Honavar has led research projects funded by NSF, NIH, and USDA that have resulted in foundational research contributions (documented in over 250 peer-reviewed publications) in algorithms for constructing predictive models from sequence, image, text, multi-relational, graph-structured data; Scalable algorithms for building predictive models from large, distributed, semantically disparate data (big data); Knowledge base and service federation; Representing and reasoning about preferences; and applications in bioinformatics, computational biology, immunoinformatics, energy informatics, health informatics and social informatics.

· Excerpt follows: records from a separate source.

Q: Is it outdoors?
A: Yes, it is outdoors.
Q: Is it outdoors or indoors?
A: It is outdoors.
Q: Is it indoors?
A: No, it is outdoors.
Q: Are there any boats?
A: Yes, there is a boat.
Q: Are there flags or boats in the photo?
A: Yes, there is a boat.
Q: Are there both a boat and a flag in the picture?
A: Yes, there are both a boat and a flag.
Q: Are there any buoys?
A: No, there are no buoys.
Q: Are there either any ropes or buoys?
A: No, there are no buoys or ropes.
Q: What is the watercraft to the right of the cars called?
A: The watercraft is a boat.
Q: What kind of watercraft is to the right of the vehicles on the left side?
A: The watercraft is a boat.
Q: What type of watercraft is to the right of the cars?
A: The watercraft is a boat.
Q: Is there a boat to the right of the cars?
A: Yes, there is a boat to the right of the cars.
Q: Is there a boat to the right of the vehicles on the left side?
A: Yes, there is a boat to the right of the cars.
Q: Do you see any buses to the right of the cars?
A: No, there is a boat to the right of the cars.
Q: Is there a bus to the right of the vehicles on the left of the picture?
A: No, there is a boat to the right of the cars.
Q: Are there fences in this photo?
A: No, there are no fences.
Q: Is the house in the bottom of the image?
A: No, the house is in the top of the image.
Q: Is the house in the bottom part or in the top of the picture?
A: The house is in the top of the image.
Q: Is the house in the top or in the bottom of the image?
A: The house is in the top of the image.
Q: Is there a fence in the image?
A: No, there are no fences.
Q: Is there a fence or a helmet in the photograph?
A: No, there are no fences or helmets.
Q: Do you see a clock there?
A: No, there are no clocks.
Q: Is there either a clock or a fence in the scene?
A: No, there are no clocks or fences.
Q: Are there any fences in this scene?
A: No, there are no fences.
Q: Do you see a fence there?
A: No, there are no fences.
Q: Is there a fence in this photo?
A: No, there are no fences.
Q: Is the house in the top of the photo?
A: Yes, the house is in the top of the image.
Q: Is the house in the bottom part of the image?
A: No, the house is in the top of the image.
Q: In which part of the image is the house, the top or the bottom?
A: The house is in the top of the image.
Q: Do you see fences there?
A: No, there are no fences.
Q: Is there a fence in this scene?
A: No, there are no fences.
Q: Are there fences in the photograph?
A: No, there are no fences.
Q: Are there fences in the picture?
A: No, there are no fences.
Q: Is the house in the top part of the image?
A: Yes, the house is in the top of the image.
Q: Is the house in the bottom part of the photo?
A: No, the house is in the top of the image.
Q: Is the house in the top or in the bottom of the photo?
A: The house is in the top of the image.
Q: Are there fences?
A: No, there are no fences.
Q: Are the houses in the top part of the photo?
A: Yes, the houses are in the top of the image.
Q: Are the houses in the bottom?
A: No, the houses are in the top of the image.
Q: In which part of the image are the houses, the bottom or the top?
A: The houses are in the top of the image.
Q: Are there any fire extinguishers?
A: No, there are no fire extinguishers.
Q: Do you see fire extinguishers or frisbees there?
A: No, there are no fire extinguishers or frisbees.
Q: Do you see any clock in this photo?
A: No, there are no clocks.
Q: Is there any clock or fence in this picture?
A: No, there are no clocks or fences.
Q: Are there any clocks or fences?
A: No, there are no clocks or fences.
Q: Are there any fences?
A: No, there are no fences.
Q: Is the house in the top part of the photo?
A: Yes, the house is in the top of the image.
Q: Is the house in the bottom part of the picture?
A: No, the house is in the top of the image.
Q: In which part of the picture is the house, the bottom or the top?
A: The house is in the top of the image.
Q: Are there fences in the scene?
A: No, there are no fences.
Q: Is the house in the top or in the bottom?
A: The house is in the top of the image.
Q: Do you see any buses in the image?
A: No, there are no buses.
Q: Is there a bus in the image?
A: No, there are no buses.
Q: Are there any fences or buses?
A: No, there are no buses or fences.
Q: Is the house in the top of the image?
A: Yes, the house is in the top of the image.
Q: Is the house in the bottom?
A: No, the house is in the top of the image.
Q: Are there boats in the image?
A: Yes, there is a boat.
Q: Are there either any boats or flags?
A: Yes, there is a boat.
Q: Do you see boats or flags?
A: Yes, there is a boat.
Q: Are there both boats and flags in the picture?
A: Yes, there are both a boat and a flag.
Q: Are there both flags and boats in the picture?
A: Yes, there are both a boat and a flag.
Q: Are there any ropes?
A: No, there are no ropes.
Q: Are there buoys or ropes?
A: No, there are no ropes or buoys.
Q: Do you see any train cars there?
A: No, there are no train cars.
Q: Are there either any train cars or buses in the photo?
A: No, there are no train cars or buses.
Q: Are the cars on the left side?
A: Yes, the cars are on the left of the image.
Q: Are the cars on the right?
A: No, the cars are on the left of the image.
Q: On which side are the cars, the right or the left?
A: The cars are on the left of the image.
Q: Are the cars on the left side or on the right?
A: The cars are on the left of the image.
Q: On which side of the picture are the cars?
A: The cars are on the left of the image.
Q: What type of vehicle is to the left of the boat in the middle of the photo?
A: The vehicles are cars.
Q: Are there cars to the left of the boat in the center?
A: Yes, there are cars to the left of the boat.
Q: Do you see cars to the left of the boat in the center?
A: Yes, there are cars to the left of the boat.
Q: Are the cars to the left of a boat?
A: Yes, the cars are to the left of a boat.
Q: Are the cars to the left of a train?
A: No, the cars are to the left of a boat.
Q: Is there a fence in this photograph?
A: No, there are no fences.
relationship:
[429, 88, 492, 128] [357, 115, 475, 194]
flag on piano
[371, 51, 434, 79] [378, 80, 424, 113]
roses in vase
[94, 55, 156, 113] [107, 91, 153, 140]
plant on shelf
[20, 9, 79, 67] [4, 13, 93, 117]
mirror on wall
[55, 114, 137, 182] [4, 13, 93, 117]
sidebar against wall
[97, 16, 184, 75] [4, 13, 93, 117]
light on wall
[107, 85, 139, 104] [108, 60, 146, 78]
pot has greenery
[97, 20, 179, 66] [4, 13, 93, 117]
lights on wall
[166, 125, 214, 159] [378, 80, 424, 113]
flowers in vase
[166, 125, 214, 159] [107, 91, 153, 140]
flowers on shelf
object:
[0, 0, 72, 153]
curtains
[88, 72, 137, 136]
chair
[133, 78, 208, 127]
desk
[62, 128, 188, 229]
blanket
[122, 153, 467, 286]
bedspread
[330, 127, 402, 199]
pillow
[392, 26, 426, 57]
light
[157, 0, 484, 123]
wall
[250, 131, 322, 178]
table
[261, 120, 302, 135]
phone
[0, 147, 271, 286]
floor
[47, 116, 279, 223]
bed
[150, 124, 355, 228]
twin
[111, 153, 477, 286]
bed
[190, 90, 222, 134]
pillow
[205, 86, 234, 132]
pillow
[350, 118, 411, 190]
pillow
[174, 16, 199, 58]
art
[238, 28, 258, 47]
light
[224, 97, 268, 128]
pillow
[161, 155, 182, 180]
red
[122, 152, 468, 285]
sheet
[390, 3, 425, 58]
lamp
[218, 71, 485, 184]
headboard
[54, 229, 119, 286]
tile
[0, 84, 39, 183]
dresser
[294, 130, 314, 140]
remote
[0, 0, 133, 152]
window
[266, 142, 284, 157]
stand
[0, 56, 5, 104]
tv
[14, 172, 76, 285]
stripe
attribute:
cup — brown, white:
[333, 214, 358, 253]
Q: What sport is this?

Honavar received the Iowa Board of Regents Award for Faculty Excellence in 2007, the Iowa State University College of Liberal Arts and Sciences Award for Research Excellence in 2008, and the Iowa State University Margaret Ellen White Graduate Faculty Award in 2011. Honavar received the NSF Director’s Award for Superior Accomplishment in 2013 for his leadership of the NSF Big Data Program. However, he considers the 28 Ph.D. students that he has mentored and trained during his academic career his proudest accomplishments.

David Kuehn

David Kuehn is the Program Manager for the Federal Highway Administration (FHWA) Exploratory Advanced Research Program. The Program Manager serves as the senior advisor to agency leadership on the communication and coordination of exploratory advanced research activities and fosters partnerships with other Federal agencies, national scientific societies and organizations, and the academic community in support of the Program. The program focuses on longer term and higher risk research with the potential for transformational improvements to the transportation system. David entered federal service as a Presidential Management Fellow. Before working at the federal level, David worked in local government and as a consultant in southern California. He holds a Masters of Public Administration from the University of Southern California and a B.A from the University of California, Irvine and is a member of the American Institute of Certified Planners (AICP).

Piyush Mehrotra

As Division Chief of the NASA Advanced Supercomputing (NAS) Division, Dr. Piyush Mehrotra oversees the full range of high-performance computing services for NASA's premier Supercomputing center. The Division focuses on the advanced computing needs of the NASA scientists and engineers, including in the areas of Accelerator technologies, Collaborative Computing, Cloud Computing, Data Analytics and Quantum Computing. Dr. Mehrotra has over 30 years of R&D experience in parallel programming languages, including compilers and runtime systems for shared- and distributed-memory systems, and middleware infrastructure for grid environments. Recently his research focus has been on performance characterization, benchmarking and effective utilization of parallel systems including HPC clouds. He has published over 100 articles in journals and conferences, edited two books, and served as editor for several issues of international computer science journals.